L’enquête sur les activités du groupe cimentier « Lafarge » en Syrie, soupçonné d’avoir financé l’État islamique de 2012 à 2014 pour maintenir en fonctionnement son site de Jalabiya, s’accélère. Trois cadres du groupe ont été mis en examen vendredi à l’issue de 48 heures de garde à vue pour «financement d’une entreprise terroriste», «violation du règlement européen» concernant l’embargo sur le pétrole syrien et «mise en danger de la vie d’autrui». Il s’agit de Frédéric Jolibois, directeur de l’usine en question à partir de l’été 2014, de Bruno Pescheux, son prédécesseur, et Jean-Claude Veillard, directeur de la sûreté du groupe. Les enquêteurs du SNDJ (douanes judiciaires) et les trois juges d’instruction chargés de cette affaire procèdent crescendo. On attend dans les prochains jours des placements en garde à vue d’autres ex-dirigeants de l’entreprise, dont Christian Herrault, superviseur de la région, Éric Olsen, DRH à l’époque (puis directeur général du groupe LafargeHolcim en 2016-2017) et Bruno Lafont, ex-PDG de Lafarge.

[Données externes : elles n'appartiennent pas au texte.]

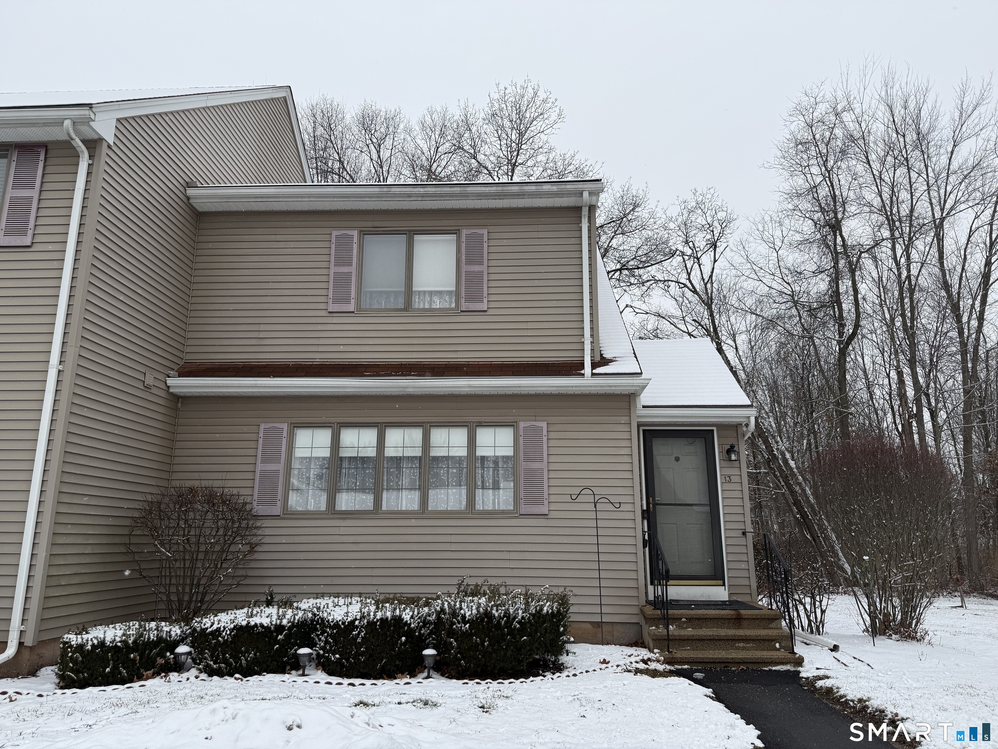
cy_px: 374
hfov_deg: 71.6
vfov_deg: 56.8
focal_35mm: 24
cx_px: 499
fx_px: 692
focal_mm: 6.76
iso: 80
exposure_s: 1/1230
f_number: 1.78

Cette affaire hors normes a été révélée l’an dernier et a fait l’objet d’une enquête interne dans le groupe. Les investigations des douanes auraient mis au jour des versements litigieux de l’ordre de 80.000 à 100.000 dollars par mois versés à des intermédiaires, dont le but était à la fois de permettre la circulation des employés dans une région gagnée par la guerre civile et d’assurer l’approvisionnement en pétrole du site. Une partie de ces fonds aurait fini entre les mains de Daech. Lafarge ne s’est retiré de Syrie qu’en septembre 2014, quand son usine est tombée aux mains de l’État islamique.